The growth of environmental art as a specific movement began around the late 1960’s and early on it was associated predominantly with sculpture and land art. It partly arose out of criticisms that sculpture was out of harmony with the environment. In 1968 Robert Smithson organised an exhibition in New York titled “Earthworks” which challenged conventional ideas to do with exhibitions because his artwork was too large to be collected. They were represented by photographs which emphasised the resistance to acquisition .
Earth art uses the natural landscape to create structures, forms and sculptures and it grew from ideas associated with conceptualism and minimalism. These were popular during the 1960’s when artists began to abandon traditional approaches and new ways of engaging with the world through art. There was a change from representing nature in art to utilising it as a material which has connections to primitive artists who used the natural materials available to them. Although some artists such as Smithson used mechanical earth-moving equipment to make their artworks, other artists made minimal and temporary interventions in the landscape such as Richard Long who simply walked up and down until he had made a mark in the earth.
The system of presenting art went through radical change as the Book ‘The representation of nature in art’ explains, artists reject the “traditional workshop-museum-gallery circuit”. It goes on to say that Land artists are grouped together by their desire to “work on the spot so that they can leave their mark, in one way or other, on whatever scale, and for however long, without deciding in advance how their works are to be accessed.

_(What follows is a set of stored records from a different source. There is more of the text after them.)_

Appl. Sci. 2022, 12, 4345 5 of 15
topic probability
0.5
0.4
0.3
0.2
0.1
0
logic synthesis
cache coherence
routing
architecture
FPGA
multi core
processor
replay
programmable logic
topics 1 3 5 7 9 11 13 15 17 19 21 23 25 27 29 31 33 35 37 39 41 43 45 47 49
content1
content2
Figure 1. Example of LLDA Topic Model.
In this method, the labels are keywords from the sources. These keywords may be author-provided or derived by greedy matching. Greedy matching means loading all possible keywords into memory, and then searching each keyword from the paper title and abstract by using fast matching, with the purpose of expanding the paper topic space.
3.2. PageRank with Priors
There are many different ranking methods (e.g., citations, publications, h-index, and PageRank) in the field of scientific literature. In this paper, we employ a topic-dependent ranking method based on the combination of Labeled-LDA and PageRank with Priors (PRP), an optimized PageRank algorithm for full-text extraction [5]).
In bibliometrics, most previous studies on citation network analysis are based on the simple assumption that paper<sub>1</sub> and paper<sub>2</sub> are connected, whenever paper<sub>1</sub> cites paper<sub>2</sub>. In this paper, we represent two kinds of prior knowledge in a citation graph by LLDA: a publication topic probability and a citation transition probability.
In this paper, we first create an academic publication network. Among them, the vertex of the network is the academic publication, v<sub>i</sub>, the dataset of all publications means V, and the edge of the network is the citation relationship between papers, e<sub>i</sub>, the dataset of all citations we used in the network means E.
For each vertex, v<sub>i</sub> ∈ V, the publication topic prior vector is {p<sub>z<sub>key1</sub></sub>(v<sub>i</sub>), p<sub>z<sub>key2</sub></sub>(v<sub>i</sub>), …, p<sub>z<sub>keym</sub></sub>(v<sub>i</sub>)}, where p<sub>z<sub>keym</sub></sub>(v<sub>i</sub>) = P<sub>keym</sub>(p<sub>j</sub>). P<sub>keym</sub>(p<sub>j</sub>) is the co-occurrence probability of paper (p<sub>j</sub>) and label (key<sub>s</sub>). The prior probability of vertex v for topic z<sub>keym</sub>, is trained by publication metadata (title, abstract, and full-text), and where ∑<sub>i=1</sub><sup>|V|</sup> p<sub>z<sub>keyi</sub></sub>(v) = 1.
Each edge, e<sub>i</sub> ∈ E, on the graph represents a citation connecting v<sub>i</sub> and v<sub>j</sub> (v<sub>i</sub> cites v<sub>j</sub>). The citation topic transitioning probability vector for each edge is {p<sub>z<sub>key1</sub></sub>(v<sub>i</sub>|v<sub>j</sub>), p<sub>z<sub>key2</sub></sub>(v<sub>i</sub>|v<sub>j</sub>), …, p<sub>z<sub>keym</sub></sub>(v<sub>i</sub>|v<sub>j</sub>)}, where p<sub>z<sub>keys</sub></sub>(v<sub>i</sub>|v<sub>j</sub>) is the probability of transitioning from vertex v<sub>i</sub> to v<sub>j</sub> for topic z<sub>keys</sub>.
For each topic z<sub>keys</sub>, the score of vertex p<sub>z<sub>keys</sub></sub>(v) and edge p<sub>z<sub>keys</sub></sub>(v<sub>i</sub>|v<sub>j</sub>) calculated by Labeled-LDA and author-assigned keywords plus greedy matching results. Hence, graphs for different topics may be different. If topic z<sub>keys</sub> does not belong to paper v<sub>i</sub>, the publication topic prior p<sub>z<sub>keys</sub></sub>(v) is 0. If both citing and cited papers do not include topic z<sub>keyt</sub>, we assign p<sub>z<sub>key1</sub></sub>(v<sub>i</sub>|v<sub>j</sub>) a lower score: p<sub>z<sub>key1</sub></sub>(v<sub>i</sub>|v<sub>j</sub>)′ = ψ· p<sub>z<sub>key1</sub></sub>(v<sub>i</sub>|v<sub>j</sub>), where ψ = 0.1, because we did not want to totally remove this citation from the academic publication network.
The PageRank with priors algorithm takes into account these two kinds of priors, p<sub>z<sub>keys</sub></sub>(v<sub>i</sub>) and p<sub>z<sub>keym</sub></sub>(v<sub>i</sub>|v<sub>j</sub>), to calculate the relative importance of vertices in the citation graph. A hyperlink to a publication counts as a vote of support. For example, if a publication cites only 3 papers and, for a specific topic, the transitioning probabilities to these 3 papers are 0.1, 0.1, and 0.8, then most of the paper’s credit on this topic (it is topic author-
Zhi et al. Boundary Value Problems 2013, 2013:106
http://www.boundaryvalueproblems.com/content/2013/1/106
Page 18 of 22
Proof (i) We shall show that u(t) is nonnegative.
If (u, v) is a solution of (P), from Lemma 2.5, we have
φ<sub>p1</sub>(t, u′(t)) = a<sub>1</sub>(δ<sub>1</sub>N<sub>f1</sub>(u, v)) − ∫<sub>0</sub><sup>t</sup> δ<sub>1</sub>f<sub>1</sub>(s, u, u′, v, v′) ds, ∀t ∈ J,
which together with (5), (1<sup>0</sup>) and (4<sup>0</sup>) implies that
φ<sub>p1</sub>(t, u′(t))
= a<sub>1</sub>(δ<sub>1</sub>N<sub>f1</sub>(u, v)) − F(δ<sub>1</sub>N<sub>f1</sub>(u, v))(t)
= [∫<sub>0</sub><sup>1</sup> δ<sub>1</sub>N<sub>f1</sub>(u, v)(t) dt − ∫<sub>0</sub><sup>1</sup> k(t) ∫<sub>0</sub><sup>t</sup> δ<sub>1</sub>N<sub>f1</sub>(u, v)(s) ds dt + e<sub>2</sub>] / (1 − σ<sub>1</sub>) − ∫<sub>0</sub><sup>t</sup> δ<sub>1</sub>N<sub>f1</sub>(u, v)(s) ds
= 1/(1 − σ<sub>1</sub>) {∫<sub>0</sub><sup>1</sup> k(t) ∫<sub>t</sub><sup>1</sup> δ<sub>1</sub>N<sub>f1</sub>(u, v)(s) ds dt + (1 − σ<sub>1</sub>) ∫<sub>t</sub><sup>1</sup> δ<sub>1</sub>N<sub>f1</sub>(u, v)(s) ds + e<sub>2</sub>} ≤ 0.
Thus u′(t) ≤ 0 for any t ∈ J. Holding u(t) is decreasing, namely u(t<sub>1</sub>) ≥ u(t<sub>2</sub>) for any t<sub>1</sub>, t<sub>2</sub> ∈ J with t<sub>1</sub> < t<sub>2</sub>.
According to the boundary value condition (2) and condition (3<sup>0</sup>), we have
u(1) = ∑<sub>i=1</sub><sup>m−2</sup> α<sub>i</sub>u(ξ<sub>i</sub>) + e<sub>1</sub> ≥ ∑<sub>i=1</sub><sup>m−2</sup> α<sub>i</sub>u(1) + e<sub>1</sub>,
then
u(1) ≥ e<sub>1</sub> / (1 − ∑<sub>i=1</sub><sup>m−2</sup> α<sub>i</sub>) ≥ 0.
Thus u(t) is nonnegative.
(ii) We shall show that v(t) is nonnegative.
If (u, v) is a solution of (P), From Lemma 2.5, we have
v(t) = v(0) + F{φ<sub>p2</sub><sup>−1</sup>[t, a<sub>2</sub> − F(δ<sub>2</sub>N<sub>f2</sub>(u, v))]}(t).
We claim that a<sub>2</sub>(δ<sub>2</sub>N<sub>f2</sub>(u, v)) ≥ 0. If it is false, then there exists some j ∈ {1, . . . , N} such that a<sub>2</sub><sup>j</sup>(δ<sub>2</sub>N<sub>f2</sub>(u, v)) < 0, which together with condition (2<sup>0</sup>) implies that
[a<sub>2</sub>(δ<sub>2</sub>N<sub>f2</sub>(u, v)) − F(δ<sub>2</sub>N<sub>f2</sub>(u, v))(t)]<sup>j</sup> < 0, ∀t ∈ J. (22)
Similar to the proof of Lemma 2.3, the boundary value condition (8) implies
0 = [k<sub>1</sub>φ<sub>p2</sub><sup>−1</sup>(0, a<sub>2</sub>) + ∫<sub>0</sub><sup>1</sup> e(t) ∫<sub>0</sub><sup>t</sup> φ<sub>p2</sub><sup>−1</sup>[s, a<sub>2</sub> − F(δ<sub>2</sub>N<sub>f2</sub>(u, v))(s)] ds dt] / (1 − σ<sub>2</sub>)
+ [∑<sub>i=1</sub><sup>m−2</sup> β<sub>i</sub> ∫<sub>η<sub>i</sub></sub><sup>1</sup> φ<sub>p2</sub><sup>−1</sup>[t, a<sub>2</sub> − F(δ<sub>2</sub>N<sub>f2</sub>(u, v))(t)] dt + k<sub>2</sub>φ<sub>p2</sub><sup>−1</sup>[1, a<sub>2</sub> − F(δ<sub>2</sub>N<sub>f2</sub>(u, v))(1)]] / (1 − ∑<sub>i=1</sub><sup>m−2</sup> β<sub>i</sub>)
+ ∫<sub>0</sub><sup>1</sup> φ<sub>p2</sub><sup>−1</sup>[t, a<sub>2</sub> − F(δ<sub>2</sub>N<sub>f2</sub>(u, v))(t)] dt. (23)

They use photographs, film, maps and drawings to describe their work, which usually remains inaccessible… these artists use nature, not to reveal its beauty and evoke emotions but rather to dig, mark, plot, and transform. In this way the sculptural dimension emerges”. It is explained that Land art is “more the result of different intellectual, sociological and artistic paths than an aesthetic manifesto. The only thing the paths have in common is their medium: nature.”
By using the most basic materials Earth artists aim to get as close to the essence of their work as possible. The often ephemeral nature of their work means that they accept the inevitability of their work disappearing which means the role of photography in recording it is very important. I find this connection between art, sculpture and photography interesting as well as the way that it is reflective of very primitive methods of creating art but utilises new technologies to record it.